*Texte extrait*.
------------
Au nord du Bénin, au sein du royaume de Nikki, la présence féminine au sommet de la hiérarchie traditionnelle s’incarne à travers une figure emblématique : la Gnon Kogui. Cette reine-mère, investie d’une autorité sacrée et politique, occupe une place centrale dans le système monarchique bariba. Son rôle dépasse largement le symbolisme : elle est à la fois gardienne des traditions, guide spirituelle et actrice du pouvoir coutumier.

La Gnon Kogui joue un rôle déterminant dans les rituels de transmission du pouvoir. C’est elle qui baptise les princes héritiers, en leur attribuant un nom selon des critères complexes liés à leur origine, leur lignée et d’autres éléments identitaires. Elle procède aussi au rasage rituel de leur tête, une étape indispensable avant toute intronisation. Ces actes marquent l’entrée solennelle des jeunes princes dans la lignée royale et leur reconnaissance officielle au sein du royaume. Sa présence est également incontournable lors de la Gaani, grande fête culturelle et spirituelle des peuples bariba. Aucun roi ne peut véritablement présider cette célébration sans la bénédiction et la participation de la Gnon Kogui, soulignant ainsi son rôle d’équilibre et de légitimation des pouvoirs.
------------
Données sources

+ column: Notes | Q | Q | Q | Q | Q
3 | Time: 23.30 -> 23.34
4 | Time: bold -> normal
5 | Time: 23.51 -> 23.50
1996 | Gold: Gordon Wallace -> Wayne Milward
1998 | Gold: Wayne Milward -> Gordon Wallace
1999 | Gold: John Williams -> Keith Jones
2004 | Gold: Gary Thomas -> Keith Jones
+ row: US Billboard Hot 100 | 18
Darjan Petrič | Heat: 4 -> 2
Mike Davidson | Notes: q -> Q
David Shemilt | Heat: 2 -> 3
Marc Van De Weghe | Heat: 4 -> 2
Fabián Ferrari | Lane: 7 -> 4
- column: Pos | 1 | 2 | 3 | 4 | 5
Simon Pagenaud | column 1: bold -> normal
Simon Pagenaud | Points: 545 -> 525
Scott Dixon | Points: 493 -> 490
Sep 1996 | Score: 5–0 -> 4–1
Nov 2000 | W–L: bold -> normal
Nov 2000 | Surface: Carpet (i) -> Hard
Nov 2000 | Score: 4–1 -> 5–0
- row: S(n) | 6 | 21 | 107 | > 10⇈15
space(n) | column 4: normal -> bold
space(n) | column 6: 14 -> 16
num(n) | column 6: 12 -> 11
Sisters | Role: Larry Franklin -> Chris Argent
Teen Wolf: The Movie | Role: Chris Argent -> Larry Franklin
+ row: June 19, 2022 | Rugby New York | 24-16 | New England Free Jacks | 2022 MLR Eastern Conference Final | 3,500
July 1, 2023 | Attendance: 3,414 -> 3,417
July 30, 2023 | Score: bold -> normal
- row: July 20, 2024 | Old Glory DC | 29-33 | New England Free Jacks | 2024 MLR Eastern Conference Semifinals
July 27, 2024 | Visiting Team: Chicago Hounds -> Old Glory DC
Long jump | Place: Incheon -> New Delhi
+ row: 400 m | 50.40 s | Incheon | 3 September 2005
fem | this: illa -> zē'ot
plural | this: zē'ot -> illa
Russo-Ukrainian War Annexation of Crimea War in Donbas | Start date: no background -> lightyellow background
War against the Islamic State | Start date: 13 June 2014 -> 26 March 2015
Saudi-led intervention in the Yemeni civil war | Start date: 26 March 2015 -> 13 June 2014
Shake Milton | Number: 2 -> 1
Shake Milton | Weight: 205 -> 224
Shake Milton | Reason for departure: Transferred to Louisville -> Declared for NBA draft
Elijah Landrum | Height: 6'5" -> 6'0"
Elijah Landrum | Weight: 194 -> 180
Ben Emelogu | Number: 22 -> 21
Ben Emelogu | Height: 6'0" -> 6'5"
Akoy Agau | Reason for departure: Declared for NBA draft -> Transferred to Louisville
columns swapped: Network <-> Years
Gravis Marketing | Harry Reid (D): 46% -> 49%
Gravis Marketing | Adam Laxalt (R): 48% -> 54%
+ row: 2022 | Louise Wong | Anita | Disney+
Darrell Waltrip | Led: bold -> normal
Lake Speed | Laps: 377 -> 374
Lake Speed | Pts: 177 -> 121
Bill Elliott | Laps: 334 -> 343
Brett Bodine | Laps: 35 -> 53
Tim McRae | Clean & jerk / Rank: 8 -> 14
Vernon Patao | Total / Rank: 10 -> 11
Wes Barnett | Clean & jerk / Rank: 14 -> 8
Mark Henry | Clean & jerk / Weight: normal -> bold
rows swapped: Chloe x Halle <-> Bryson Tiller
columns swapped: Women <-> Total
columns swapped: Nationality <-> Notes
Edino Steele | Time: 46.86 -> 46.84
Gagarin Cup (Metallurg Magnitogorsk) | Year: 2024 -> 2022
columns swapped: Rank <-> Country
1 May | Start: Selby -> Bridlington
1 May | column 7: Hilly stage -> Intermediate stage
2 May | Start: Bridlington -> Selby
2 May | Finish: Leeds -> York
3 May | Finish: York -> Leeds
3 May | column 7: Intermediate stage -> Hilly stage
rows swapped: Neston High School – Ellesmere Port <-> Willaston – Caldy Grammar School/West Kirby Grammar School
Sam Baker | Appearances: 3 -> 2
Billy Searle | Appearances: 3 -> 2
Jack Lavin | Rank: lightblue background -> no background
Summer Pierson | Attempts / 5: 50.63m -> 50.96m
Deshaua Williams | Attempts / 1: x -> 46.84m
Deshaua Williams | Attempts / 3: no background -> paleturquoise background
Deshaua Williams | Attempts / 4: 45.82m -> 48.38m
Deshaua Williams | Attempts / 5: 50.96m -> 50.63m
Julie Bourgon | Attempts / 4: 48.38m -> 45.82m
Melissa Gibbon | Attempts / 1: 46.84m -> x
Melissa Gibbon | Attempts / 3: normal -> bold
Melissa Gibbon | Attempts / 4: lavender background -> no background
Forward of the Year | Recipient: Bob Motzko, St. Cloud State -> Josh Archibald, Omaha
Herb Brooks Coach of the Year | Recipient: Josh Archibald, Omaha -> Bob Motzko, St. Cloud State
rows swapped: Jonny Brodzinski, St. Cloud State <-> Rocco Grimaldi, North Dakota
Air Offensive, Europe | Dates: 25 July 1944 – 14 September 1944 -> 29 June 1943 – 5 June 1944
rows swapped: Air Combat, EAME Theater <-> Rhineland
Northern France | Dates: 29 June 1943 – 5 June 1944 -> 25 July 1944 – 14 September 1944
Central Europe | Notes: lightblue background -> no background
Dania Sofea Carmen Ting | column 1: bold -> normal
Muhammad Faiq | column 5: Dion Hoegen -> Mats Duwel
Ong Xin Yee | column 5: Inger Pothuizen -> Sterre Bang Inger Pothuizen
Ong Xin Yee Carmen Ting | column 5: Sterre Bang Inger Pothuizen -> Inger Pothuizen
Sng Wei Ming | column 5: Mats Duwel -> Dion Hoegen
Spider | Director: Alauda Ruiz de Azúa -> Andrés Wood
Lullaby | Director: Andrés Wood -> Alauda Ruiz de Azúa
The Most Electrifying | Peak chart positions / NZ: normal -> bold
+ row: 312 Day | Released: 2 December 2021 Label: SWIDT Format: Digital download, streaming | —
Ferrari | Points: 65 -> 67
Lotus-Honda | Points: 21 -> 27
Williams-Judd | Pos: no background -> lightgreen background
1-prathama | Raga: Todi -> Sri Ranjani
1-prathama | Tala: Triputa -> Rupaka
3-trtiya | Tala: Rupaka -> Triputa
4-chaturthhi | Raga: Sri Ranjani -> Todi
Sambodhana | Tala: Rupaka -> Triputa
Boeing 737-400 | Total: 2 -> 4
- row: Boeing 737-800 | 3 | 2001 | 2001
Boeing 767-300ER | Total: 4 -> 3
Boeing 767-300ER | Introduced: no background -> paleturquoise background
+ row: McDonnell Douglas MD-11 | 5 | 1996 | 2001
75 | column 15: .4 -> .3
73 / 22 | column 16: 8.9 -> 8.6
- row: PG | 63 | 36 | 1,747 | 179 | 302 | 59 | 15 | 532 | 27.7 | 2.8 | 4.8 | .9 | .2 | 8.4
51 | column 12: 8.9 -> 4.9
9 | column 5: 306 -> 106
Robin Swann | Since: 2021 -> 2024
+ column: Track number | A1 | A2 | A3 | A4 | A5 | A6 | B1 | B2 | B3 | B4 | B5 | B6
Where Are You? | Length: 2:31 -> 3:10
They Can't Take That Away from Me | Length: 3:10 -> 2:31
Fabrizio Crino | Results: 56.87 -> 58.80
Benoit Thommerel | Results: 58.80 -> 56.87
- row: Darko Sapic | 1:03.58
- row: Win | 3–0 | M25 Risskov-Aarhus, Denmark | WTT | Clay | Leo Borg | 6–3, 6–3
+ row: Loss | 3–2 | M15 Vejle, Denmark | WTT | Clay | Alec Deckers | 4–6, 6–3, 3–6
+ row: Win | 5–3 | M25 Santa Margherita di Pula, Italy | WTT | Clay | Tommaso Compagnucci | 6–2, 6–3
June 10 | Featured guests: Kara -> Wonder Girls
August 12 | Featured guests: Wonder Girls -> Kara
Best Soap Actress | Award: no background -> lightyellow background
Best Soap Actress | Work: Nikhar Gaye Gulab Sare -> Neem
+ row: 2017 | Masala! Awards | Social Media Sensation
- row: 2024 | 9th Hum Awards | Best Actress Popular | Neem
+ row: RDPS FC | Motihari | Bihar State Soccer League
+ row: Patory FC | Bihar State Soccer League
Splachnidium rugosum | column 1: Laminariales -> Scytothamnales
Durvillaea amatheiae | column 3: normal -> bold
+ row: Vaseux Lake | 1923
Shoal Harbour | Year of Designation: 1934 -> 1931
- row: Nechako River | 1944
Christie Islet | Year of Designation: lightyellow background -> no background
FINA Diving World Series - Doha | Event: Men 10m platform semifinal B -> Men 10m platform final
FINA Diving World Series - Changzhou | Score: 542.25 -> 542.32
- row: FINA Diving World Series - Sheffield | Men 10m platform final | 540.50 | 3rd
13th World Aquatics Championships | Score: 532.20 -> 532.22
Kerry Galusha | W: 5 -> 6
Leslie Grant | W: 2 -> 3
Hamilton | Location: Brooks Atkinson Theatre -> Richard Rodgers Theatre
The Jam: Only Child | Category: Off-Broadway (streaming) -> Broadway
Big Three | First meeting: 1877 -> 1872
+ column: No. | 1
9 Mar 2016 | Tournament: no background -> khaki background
------------
*Tâches et exercices*.
**A.** D'après le texte sur la Gnon Kogui, quel geste rituel doit obligatoirement précéder toute intronisation d'un prince ?
**B.** Poursuivez le texte sur la Gnon Kogui à partir de sa dernière phrase.

*Liste des réponses*.
**A.** Le rasage rituel de la tête du prince héritier.

**B.**
Aujourd’hui encore, cette autorité féminine est reconnue et respectée. Le nouveau palais royal de Nikki, récemment érigé par l’État béninois, intègre une résidence spécifique dédiée à la Gnon Kogui. Ce geste architectural témoigne d’une volonté claire de valoriser le rôle historique et contemporain de la reine-mère dans la préservation du patrimoine et de l’identité culturelle du royaume.

Loin d’être effacées par le temps, ces femmes continuent d’exister dans l’organigramme traditionnel des royaumes béninois. On en recense aujourd’hui plusieurs dizaines à travers le pays, tant au sud qu’au nord, qui sont investies dans des actions concrètes pour la paix, l’éducation, la promotion des droits des femmes et la transmission des savoirs. À l’instar des rois, elles participent à des cérémonies officielles, siègent dans des conseils coutumiers et sont sollicitées dans les initiatives de développement local.

Ce qui est frappant, c’est que ces figures de leadership féminin, pourtant enracinées dans des sociétés patriarcales, ont réussi à maintenir leur autorité grâce à la reconnaissance symbolique, spirituelle et politique de leur fonction. Elles incarnent un féminin sacré, respecté, écouté, et souvent craint, capable d’influencer le cours des décisions sociales et politiques.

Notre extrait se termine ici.